Ma potrebbe anche essere vera una terza ipotesi: il greco barèo, diventato sbarejà, potrebbe essersi incontrato con uno “svariare” italiano e aver dato luogo alla nostra voce più ricca di significato rispetto all’una e all’altra, inglobando i significati da entrambe le voci. Ma chi può dirlo, in assenza di prove? Dobbiamo sospendere il giudizio.
Ecco perché arrivati a questo punto riteniamo di non dover proseguire su questa scia, almeno in questa sede, ricordandoci che il nostro intento era unicamente di promuovere una scrittura corretta o almeno comprensibile del napoletano in quelle persone che, a qualunque titolo, lo scrivono (e sono oggi veramente molti).
Resta solo da spiegare il titolo di quest’ultima pagina con la quale ci congediamo (non per sempre, sperabilmente) dai nostri lettori.

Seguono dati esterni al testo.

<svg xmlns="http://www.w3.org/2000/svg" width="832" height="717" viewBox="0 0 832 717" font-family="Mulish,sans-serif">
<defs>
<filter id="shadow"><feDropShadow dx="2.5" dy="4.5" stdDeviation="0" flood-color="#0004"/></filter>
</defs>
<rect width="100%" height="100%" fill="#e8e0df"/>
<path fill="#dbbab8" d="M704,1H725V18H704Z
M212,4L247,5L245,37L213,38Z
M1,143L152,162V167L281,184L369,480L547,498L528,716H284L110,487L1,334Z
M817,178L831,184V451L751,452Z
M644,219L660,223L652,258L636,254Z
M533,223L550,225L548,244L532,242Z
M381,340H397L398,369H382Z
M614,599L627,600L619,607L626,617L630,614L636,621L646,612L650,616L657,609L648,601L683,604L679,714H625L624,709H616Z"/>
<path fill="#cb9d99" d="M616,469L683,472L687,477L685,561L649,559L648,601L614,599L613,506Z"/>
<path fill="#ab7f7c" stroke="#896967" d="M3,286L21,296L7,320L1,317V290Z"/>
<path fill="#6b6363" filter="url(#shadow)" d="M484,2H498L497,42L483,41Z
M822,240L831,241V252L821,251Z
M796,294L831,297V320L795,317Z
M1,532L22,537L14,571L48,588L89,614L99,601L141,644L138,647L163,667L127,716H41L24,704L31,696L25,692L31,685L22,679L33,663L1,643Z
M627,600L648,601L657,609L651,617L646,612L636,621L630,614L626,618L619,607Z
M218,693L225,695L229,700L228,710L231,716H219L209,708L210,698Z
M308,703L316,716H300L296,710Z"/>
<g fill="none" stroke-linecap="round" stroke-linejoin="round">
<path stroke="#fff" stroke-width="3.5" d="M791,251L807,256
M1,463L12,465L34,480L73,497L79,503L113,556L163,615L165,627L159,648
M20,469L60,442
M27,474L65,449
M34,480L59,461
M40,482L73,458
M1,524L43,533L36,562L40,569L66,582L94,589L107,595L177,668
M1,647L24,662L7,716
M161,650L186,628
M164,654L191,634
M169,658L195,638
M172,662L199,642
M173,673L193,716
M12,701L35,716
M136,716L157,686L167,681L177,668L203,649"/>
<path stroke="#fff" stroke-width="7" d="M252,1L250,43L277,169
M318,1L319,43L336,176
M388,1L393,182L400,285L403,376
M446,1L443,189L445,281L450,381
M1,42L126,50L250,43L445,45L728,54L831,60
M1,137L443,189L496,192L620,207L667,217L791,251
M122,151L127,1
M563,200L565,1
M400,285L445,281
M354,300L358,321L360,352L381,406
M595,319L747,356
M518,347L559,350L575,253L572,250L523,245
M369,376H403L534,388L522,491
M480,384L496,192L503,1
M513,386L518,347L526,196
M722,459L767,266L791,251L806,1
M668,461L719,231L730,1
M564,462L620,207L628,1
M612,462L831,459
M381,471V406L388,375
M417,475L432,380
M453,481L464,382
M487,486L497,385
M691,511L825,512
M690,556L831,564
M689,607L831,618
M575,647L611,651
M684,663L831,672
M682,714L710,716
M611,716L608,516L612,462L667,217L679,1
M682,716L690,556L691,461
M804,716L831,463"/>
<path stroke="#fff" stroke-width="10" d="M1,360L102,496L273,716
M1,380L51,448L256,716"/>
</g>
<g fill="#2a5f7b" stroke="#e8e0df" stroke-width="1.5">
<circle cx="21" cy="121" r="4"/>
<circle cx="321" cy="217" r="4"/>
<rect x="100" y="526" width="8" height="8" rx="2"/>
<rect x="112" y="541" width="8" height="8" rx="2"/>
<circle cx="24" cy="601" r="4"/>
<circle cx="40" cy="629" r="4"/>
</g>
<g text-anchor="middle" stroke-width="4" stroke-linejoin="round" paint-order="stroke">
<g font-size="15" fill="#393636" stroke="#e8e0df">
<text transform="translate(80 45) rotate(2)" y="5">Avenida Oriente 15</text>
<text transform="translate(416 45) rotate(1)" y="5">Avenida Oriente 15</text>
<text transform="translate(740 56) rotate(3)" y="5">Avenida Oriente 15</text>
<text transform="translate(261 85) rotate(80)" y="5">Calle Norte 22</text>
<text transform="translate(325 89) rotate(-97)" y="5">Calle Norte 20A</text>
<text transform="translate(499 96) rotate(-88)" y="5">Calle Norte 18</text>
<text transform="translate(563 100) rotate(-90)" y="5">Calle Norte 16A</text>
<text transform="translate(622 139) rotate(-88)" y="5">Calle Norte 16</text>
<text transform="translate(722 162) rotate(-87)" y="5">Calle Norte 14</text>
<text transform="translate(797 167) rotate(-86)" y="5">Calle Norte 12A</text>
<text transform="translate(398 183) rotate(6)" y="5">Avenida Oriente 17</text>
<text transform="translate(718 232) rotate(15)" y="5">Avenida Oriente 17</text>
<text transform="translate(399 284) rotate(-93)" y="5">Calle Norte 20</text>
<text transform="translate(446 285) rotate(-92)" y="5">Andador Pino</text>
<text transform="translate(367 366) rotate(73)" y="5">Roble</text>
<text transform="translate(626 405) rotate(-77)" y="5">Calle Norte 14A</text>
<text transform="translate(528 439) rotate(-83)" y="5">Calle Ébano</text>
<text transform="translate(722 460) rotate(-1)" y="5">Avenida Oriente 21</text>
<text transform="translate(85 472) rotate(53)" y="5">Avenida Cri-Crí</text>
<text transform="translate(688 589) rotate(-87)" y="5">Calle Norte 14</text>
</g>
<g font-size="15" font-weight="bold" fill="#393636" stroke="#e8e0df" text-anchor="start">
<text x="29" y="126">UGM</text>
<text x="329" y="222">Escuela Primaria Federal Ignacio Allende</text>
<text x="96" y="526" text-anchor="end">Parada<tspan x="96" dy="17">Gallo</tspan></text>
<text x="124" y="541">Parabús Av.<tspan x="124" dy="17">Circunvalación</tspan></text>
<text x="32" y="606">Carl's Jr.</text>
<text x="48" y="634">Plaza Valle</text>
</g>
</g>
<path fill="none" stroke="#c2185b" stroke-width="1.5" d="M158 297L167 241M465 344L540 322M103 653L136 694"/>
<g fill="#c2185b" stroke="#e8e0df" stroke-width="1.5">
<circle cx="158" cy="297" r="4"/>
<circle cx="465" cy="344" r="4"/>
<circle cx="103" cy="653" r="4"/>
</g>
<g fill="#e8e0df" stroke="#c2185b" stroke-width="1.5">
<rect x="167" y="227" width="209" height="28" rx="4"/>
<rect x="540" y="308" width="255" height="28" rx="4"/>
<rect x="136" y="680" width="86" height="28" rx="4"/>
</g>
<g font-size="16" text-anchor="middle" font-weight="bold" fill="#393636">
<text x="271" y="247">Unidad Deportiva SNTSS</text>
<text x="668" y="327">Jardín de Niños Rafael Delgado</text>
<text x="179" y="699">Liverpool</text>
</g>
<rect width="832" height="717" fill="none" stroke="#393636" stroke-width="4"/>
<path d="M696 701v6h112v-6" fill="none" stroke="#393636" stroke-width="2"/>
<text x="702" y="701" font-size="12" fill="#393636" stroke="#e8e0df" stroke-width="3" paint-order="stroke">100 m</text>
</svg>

Scompetura è una parola non più in uso, ma che significa semplicemente “fine”, e deriva dall’altrettanto desueto verbo còmpere “compiere” (con la s intensiva). Era la parola che si poneva anticamente alla fine di un testo letterario in dialetto napoletano, così come nei testi italiani e nei film c’era FINE, in quelli angloamericani THE END, in quelli francesi FIN.